In the US, interest and property taxes are deductible from income tax. As a result, there is a huge emphasis to buy, versus renting. And, generally people buy either the most house they can afford, or the best school district they can afford. Usually, both the husband and the wife are working when they buy the house they intend to raise their kids in. With two incomes, they qualify for a more expensive house. After a few years, and a few raises, mom can quit and the family budget permits one income. Many neighborhoods consist of houses about equal in price and size. In general, school districts that regularly send their grads to the best colleges usually require the incomes that college grads earn. One challenge for church plants is that it is almost necessary for the pastor’s wife to have a degree. Otherwise there is a difficult conflict and bad feelings with the church women and the pastor’s wife. The whole tax code creates an unusual environment for church planting.
Another church model involves Section 8 housing. In the US, a landlord gets a subsidy for renting to low income people. It is easy for a church to reach out and form a congregation from the (usually) large number of people in these apartment complexes. Without additional support of another church or denomination, the economics of these people make it difficult for a church plant to be self sustaining.
Certainly, the purpose of church planting is many-fold. One purpose is to break “hard ground” and provide established churches with new members, and many “failed” plants send members on to other venues. The organization goes away, but the people remain Christians and grow in a new setting.

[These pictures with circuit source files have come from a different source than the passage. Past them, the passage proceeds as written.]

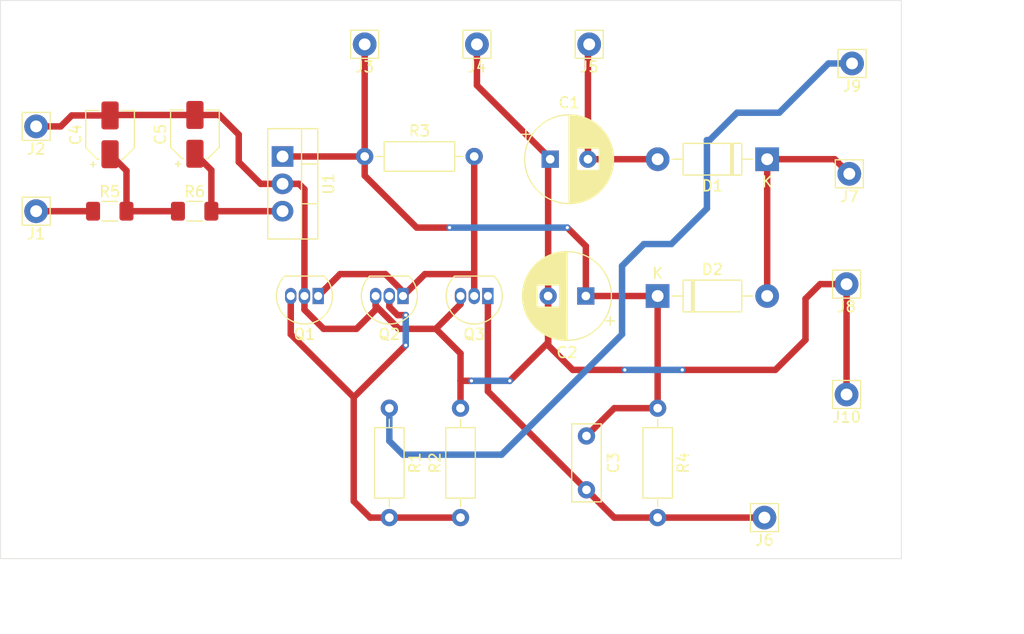
<source format=kicad_pcb>
(kicad_pcb
	(version 20240108)
	(generator "pcbnew")
	(generator_version "8.0")
	(general
		(thickness 1.6)
		(legacy_teardrops no)
	)
	(paper "A4")
	(layers
		(0 "F.Cu" signal)
		(31 "B.Cu" signal)
		(32 "B.Adhes" user "B.Adhesive")
		(33 "F.Adhes" user "F.Adhesive")
		(34 "B.Paste" user)
		(35 "F.Paste" user)
		(36 "B.SilkS" user "B.Silkscreen")
		(37 "F.SilkS" user "F.Silkscreen")
		(38 "B.Mask" user)
		(39 "F.Mask" user)
		(40 "Dwgs.User" user "User.Drawings")
		(41 "Cmts.User" user "User.Comments")
		(42 "Eco1.User" user "User.Eco1")
		(43 "Eco2.User" user "User.Eco2")
		(44 "Edge.Cuts" user)
		(45 "Margin" user)
		(46 "B.CrtYd" user "B.Courtyard")
		(47 "F.CrtYd" user "F.Courtyard")
		(48 "B.Fab" user)
		(49 "F.Fab" user)
		(50 "User.1" user)
		(51 "User.2" user)
		(52 "User.3" user)
		(53 "User.4" user)
		(54 "User.5" user)
		(55 "User.6" user)
		(56 "User.7" user)
		(57 "User.8" user)
		(58 "User.9" user)
	)
	(setup
		(pad_to_mask_clearance 0)
		(allow_soldermask_bridges_in_footprints no)
		(pcbplotparams
			(layerselection 0x00010fc_ffffffff)
			(plot_on_all_layers_selection 0x0000000_00000000)
			(disableapertmacros no)
			(usegerberextensions no)
			(usegerberattributes yes)
			(usegerberadvancedattributes yes)
			(creategerberjobfile yes)
			(dashed_line_dash_ratio 12.000000)
			(dashed_line_gap_ratio 3.000000)
			(svgprecision 4)
			(plotframeref no)
			(viasonmask no)
			(mode 1)
			(useauxorigin no)
			(hpglpennumber 1)
			(hpglpenspeed 20)
			(hpglpendiameter 15.000000)
			(pdf_front_fp_property_popups yes)
			(pdf_back_fp_property_popups yes)
			(dxfpolygonmode yes)
			(dxfimperialunits yes)
			(dxfusepcbnewfont yes)
			(psnegative no)
			(psa4output no)
			(plotreference yes)
			(plotvalue yes)
			(plotfptext yes)
			(plotinvisibletext no)
			(sketchpadsonfab no)
			(subtractmaskfromsilk no)
			(outputformat 1)
			(mirror no)
			(drillshape 1)
			(scaleselection 1)
			(outputdirectory "")
		)
	)
	(net 0 "")
	(net 1 "-VDC")
	(net 2 "GND")
	(net 3 "+VDC")
	(net 4 "Net-(J6-Pin_1)")
	(net 5 "Net-(C4-Pad1)")
	(net 6 "Net-(U1-OUT)")
	(net 7 "Net-(D1-K)")
	(net 8 "Net-(J9-Pin_1)")
	(net 9 "Net-(J1-Pin_1)")
	(net 10 "Net-(Q1-C)")
	(net 11 "Net-(Q1-E)")
	(footprint "Connector_Pin:Pin_D1.1mm_L8.5mm_W2.5mm_FlatFork" (layer "F.Cu") (at 178.562 71.204666))
	(footprint "Package_TO_SOT_THT:TO-92_Inline" (layer "F.Cu") (at 145.034 82.55 180))
	(footprint "Package_TO_SOT_THT:TO-220-3_Vertical" (layer "F.Cu") (at 125.984 69.596 -90))
	(footprint "Capacitor_SMD:CP_Elec_4x5.4" (layer "F.Cu") (at 109.982 67.586 90))
	(footprint "Connector_Pin:Pin_D1.1mm_L8.5mm_W2.5mm_FlatFork" (layer "F.Cu") (at 144.018 59.182))
	(footprint "Capacitor_THT:CP_Radial_D8.0mm_P3.50mm" (layer "F.Cu") (at 150.816698 69.85))
	(footprint "Diode_THT:D_DO-41_SOD81_P10.16mm_Horizontal" (layer "F.Cu") (at 160.782 82.55))
	(footprint "Resistor_SMD:R_1206_3216Metric_Pad1.30x1.75mm_HandSolder" (layer "F.Cu") (at 109.956 74.676))
	(footprint "Resistor_SMD:R_1206_3216Metric_Pad1.30x1.75mm_HandSolder" (layer "F.Cu") (at 117.83 74.676))
	(footprint "Connector_Pin:Pin_D1.1mm_L8.5mm_W2.5mm_FlatFork" (layer "F.Cu") (at 178.308 81.449332))
	(footprint "Connector_Pin:Pin_D1.1mm_L8.5mm_W2.5mm_FlatFork" (layer "F.Cu") (at 103.124 74.676))
	(footprint "Capacitor_THT:C_Rect_L7.0mm_W2.5mm_P5.00mm" (layer "F.Cu") (at 154.178 95.544 -90))
	(footprint "Capacitor_SMD:CP_Elec_4x5.4" (layer "F.Cu") (at 117.856 67.542 90))
	(footprint "Connector_Pin:Pin_D1.1mm_L8.5mm_W2.5mm_FlatFork" (layer "F.Cu") (at 170.688 103.124))
	(footprint "Connector_Pin:Pin_D1.1mm_L8.5mm_W2.5mm_FlatFork" (layer "F.Cu") (at 154.432 59.182))
	(footprint "Capacitor_THT:CP_Radial_D8.0mm_P3.50mm" (layer "F.Cu") (at 154.122 82.55 180))
	(footprint "Resistor_THT:R_Axial_DIN0207_L6.3mm_D2.5mm_P10.16mm_Horizontal" (layer "F.Cu") (at 135.89 92.964 -90))
	(footprint "Resistor_THT:R_Axial_DIN0207_L6.3mm_D2.5mm_P10.16mm_Horizontal" (layer "F.Cu") (at 142.494 103.124 90))
	(footprint "Resistor_THT:R_Axial_DIN0207_L6.3mm_D2.5mm_P10.16mm_Horizontal" (layer "F.Cu") (at 160.782 92.964 -90))
	(footprint "Package_TO_SOT_THT:TO-92_Inline" (layer "F.Cu") (at 129.286 82.55 180))
	(footprint "Diode_THT:D_DO-41_SOD81_P10.16mm_Horizontal" (layer "F.Cu") (at 170.942 69.85 180))
	(footprint "Connector_Pin:Pin_D1.1mm_L8.5mm_W2.5mm_FlatFork" (layer "F.Cu") (at 103.124 66.802))
	(footprint "Connector_Pin:Pin_D1.1mm_L8.5mm_W2.5mm_FlatFork" (layer "F.Cu") (at 133.604 59.182))
	(footprint "Connector_Pin:Pin_D1.1mm_L8.5mm_W2.5mm_FlatFork" (layer "F.Cu") (at 178.308 91.694))
	(footprint "Connector_Pin:Pin_D1.1mm_L8.5mm_W2.5mm_FlatFork" (layer "F.Cu") (at 178.816 60.96))
	(footprint "Resistor_THT:R_Axial_DIN0207_L6.3mm_D2.5mm_P10.16mm_Horizontal" (layer "F.Cu") (at 133.604 69.596))
	(footprint "Package_TO_SOT_THT:TO-92_Inline" (layer "F.Cu") (at 137.16 82.55 180))
	(gr_rect
		(start 99.822 55.118)
		(end 183.388 106.934)
		(stroke
			(width 0.05)
			(type default)
		)
		(fill none)
		(layer "Edge.Cuts")
		(uuid "26c1b2e4-7256-4f37-bdb7-d3c12c5f4299")
	)
	(dimension
		(type aligned)
		(layer "User.1")
		(uuid "387855f7-34f8-453c-85dd-9c029feb048b")
		(pts
			(xy 99.822 106.934) (xy 183.388 106.934)
		)
		(height 6.35)
		(gr_text "83.5660 mm"
			(at 141.605 112.134 0)
			(layer "User.1")
			(uuid "387855f7-34f8-453c-85dd-9c029feb048b")
			(effects
				(font
					(size 1 1)
					(thickness 0.15)
				)
			)
		)
		(format
			(prefix "")
			(suffix "")
			(units 3)
			(units_format 1)
			(precision 4)
		)
		(style
			(thickness 0.1)
			(arrow_length 1.27)
			(text_position_mode 0)
			(extension_height 0.58642)
			(extension_offset 0.5) keep_text_aligned)
	)
	(dimension
		(type aligned)
		(layer "User.1")
		(uuid "9779a74a-e38a-4748-b2d6-c5f7507d9d3b")
		(pts
			(xy 183.388 55.118) (xy 183.388 106.934)
		)
		(height -7.62)
		(gr_text "51.8160 mm"
			(at 189.858 81.026 90)
			(layer "User.1")
			(uuid "9779a74a-e38a-4748-b2d6-c5f7507d9d3b")
			(effects
				(font
					(size 1 1)
					(thickness 0.15)
				)
			)
		)
		(format
			(prefix "")
			(suffix "")
			(units 3)
			(units_format 1)
			(precision 4)
		)
		(style
			(thickness 0.1)
			(arrow_length 1.27)
			(text_position_mode 0)
			(extension_height 0.58642)
			(extension_offset 0.5) keep_text_aligned)
	)
	(segment
		(start 160.782 69.85)
		(end 154.316698 69.85)
		(width 0.6)
		(layer "F.Cu")
		(net 1)
		(uuid "2e3969b8-215f-43fa-9694-d0e298fabbe0")
	)
	(segment
		(start 154.316698 59.297302)
		(end 154.432 59.182)
		(width 0.6)
		(layer "F.Cu")
		(net 1)
		(uuid "5c903134-4c66-41ed-94a3-b285bdc2a6ec")
	)
	(segment
		(start 154.316698 69.85)
		(end 154.316698 59.297302)
		(width 0.6)
		(layer "F.Cu")
		(net 1)
		(uuid "9493194b-7b63-4d24-8ea3-1e5fdcbea2ce")
	)
	(segment
		(start 142.494 87.884)
		(end 140.208 85.598)
		(width 0.6)
		(layer "F.Cu")
		(net 2)
		(uuid "01b734f4-a2c7-4703-92c7-c3198081b132")
	)
	(segment
		(start 150.816698 69.790698)
		(end 144.018 62.992)
		(width 0.6)
		(layer "F.Cu")
		(net 2)
		(uuid "0ddf83f6-71ba-4fdb-8b80-79cc248f7df9")
	)
	(segment
		(start 178.308 81.449332)
		(end 175.852668 81.449332)
		(width 0.6)
		(layer "F.Cu")
		(net 2)
		(uuid "1595fecc-c221-442c-8b46-182dfff4194a")
	)
	(segment
		(start 150.622 82.55)
		(end 150.622 86.868)
		(width 0.6)
		(layer "F.Cu")
		(net 2)
		(uuid "18c7e115-53a4-40cd-85d5-4c0563aeb990")
	)
	(segment
		(start 174.498 82.804)
		(end 174.498 86.614)
		(width 0.6)
		(layer "F.Cu")
		(net 2)
		(uuid "20ff5e1b-7919-4197-be4d-158eaaefbb5d")
	)
	(segment
		(start 143.51 90.424)
		(end 142.494 90.424)
		(width 0.6)
		(layer "F.Cu")
		(net 2)
		(uuid "2fb5bcca-5fa7-48e4-a601-735df4b1fee8")
	)
	(segment
		(start 174.498 86.614)
		(end 171.704 89.408)
		(width 0.6)
		(layer "F.Cu")
		(net 2)
		(uuid "3988ab27-a665-4345-81e8-a5e0355ff5c1")
	)
	(segment
		(start 105.41 66.802)
		(end 103.124 66.802)
		(width 0.6)
		(layer "F.Cu")
		(net 2)
		(uuid "43b1ab6e-f2ea-4325-9d57-949df15a5c5e")
	)
	(segment
		(start 142.494 82.55)
		(end 142.494 83.312)
		(width 0.6)
		(layer "F.Cu")
		(net 2)
		(uuid "43c8bd9d-65d8-4ec4-a2d9-3c4b1775627b")
	)
	(segment
		(start 140.208 85.598)
		(end 136.768 85.598)
		(width 0.6)
		(layer "F.Cu")
		(net 2)
		(uuid "44380ed8-7911-4663-bba9-8020d3805b04")
	)
	(segment
		(start 150.622 87.122)
		(end 150.622 82.55)
		(width 0.6)
		(layer "F.Cu")
		(net 2)
		(uuid "577fe003-a445-4614-952a-e66ed3c68691")
	)
	(segment
		(start 134.62 83.82)
		(end 134.62 82.55)
		(width 0.6)
		(layer "F.Cu")
		(net 2)
		(uuid "59d2440f-5bb1-4ab7-bd44-2f124aac66fe")
	)
	(segment
		(start 171.704 89.408)
		(end 163.068 89.408)
		(width 0.6)
		(layer "F.Cu")
		(net 2)
		(uuid "5d959133-b813-4ae8-a744-03dd017853c8")
	)
	(segment
		(start 125.984 72.136)
		(end 123.952 72.136)
		(width 0.6)
		(layer "F.Cu")
		(net 2)
		(uuid "5f4bf097-fea9-4b88-a51c-bfef4591adcd")
	)
	(segment
		(start 142.494 92.964)
		(end 142.494 90.424)
		(width 0.6)
		(layer "F.Cu")
		(net 2)
		(uuid "61bbe6b9-de26-4755-9d2f-2b90f706e0cc")
	)
	(segment
		(start 106.426 65.786)
		(end 105.41 66.802)
		(width 0.6)
		(layer "F.Cu")
		(net 2)
		(uuid "68164e18-16bb-4931-acbb-1e276b5449f0")
	)
	(segment
		(start 136.768 85.598)
		(end 134.62 83.45)
		(width 0.6)
		(layer "F.Cu")
		(net 2)
		(uuid "68458b90-5446-4d59-af2a-b2848d3ad1ef")
	)
	(segment
		(start 110.026 65.742)
		(end 109.982 65.786)
		(width 0.6)
		(layer "F.Cu")
		(net 2)
		(uuid "73ee452e-5046-4b0b-b1e2-cbc89691c8bf")
	)
	(segment
		(start 152.908 89.408)
		(end 150.622 87.122)
		(width 0.6)
		(layer "F.Cu")
		(net 2)
		(uuid "78728211-c112-4efb-b992-7e8a7d4d9ccc")
	)
	(segment
		(start 150.816698 69.85)
		(end 150.816698 69.790698)
		(width 0.6)
		(layer "F.Cu")
		(net 2)
		(uuid "82a2d52d-26a4-4c81-9de4-f6e766e887fb")
	)
	(segment
		(start 142.494 90.424)
		(end 142.494 87.884)
		(width 0.6)
		(layer "F.Cu")
		(net 2)
		(uuid "89f234d6-2b45-4f02-9fc0-fc98cbee074c")
	)
	(segment
		(start 178.308 91.694)
		(end 178.308 81.449332)
		(width 0.6)
		(layer "F.Cu")
		(net 2)
		(uuid "8c7d9ab5-ac2f-4165-8247-b711f986f8b3")
	)
	(segment
		(start 109.982 65.786)
		(end 106.426 65.786)
		(width 0.6)
		(layer "F.Cu")
		(net 2)
		(uuid "99b2b7f7-1183-4c9d-afd8-b0f7bb0352d5")
	)
	(segment
		(start 132.842 85.598)
		(end 134.62 83.82)
		(width 0.6)
		(layer "F.Cu")
		(net 2)
		(uuid "9e49c22d-3f46-4566-b405-a960ca818dcf")
	)
	(segment
		(start 134.62 83.45)
		(end 134.62 82.55)
		(width 0.6)
		(layer "F.Cu")
		(net 2)
		(uuid "a1a9dbc3-f193-41a2-8e2e-20158fd2ea20")
	)
	(segment
		(start 175.852668 81.449332)
		(end 174.498 82.804)
		(width 0.6)
		(layer "F.Cu")
		(net 2)
		(uuid "a358ae2
... [12990 chars truncated]
</source>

A look at leadership is in order. Generally, suburban church members are commuters to corporate jobs, and are familiar with line and staff management, utilizing many MBTI types. A choleric, top-down, my-way-or-the-highway is not relevant to them. Sure, they may make use of “religiious products and services” but they generally don’t get involved, or contribute much money unless they feel that their intellectual knowledge and experience is utilized.